Can forgiveness heal, reconcile and help our quest for justice and equality?
Folks who are more enlightened than I am are able to see through any hurts they may have experienced and find the good in them and release any need for forgiveness.
I once attended a workshop on forgiveness. In it, we all stood in a circle facing each other. The facilitator called out various challenging things that have happened to folks: “Step forward into the circle if you have ever been abused.” “Step forward into the circle if you have ever been cheated on.” “Step into the circle if you have been stolen from.” “Step into the circle if you have been abandoned.” This went on for a full hour.
For each of the challenges, folks would step forward and the facilitator would say, “Are you willing to be willing to see the perfection in what happened?” “Find the good that resulted from this thing that you harbour as terrible or bad.” “Find your part in it.” “Look into the eyes of another person and say, “I’m willing to see the perfection in what happened, I am willing to forgive myself and all others.” Even with all my intense spiritual training over the last two decades I still find myself calling this complete and utter bullshit. I recognize that I am not the fully enlightened Christ or Buddha who might be able to see the perfection in their suffering and those that perpetuated it. So even if I have come to forgive those who abused me,
I do not see what happened as perfect. I would have preferred my opportunities for forgiveness to come with less pain.
Forgiveness, as I understand it, is really for the one forgiving. We are “giving” to ourselves the permission to release our resentment (re-sentiment) of something that has left us wounded. I forgive because my holding on to anger or hate or blame or any other holding keeps my heart preoccupied and not open and available to what new and beautiful experiences may come. So for those spiritual colleagues that say there is a divine plan in all the racial tension and that each is playing their perfect part, whether Nazi or KKK member or Black Lives Matter members, I say “bullshit.”
People who are espousing hate and people who are asking not to be killed and to be treated fairly are not playing their part. They are each expressing life through their choices and I believe that those demanding fair treatments are more awake than those demanding supremacy.
It’s easy to spiritualize it away by saying that you see the divine spark in every person and know that at their core they are all ‘fine people.’ And by saying so you can smugly sit on the sidelines and hold your hands in prayer positions while all around you there is deep suffering. And yes the Nazi, racist people suffer too. I get that.
What does all this have to do with the resurgence of transparent hate and racism we are seeing in our country today? I say everything. I must forgive those who are hating me, who want to oppress me and who may want to kill me. I must forgive those who stand by and watch, and I must forgive myself for not doing enough about it.
With forgiveness, I can see more clearly a path forward.

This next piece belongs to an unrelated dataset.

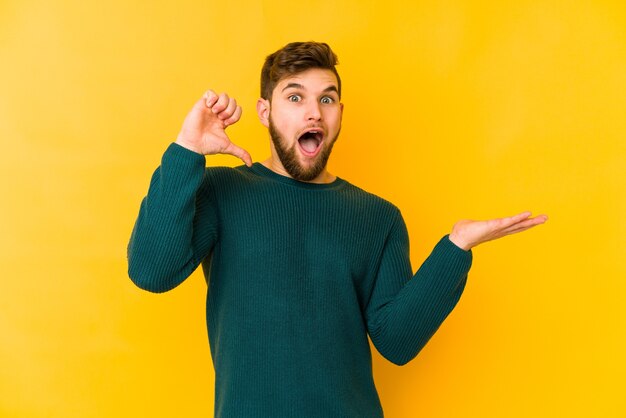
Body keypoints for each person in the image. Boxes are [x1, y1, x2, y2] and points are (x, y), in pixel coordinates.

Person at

I can see where I can apply myself as part of the solution. I can see that I can be visible and strong, and loving and kind as a contribution to the narrative. I forgive and I don’t see the perfection in the hatred. I see the lost-in-the-darkness of it.
I admit to you, what I really want is a letter from the United States of America that says: “Dear Black People, We are sorry that we built much of this nation’s wealth and prosperity by utilizing and brutalizing you through slavery and apartheid. We are sorry that we have allowed forms of this oppression to remain in our social, economic, educational and judicial systems. We don’t know how to fix it, but we think being honest is the beginning.
We were wrong to treat you as less than human and we are wrong not to recognize that the vestiges of that treatment have had grave costs for you and your families for hundreds of years. Please forgive us and let’s begin a new era. It will be messy and unsatisfying for a time as we find our way but it will be better for all of us if we can stay in the process of making this country a safe, welcoming, inclusive and fair place for all its people.”
Now I am willing to see the perfection in that.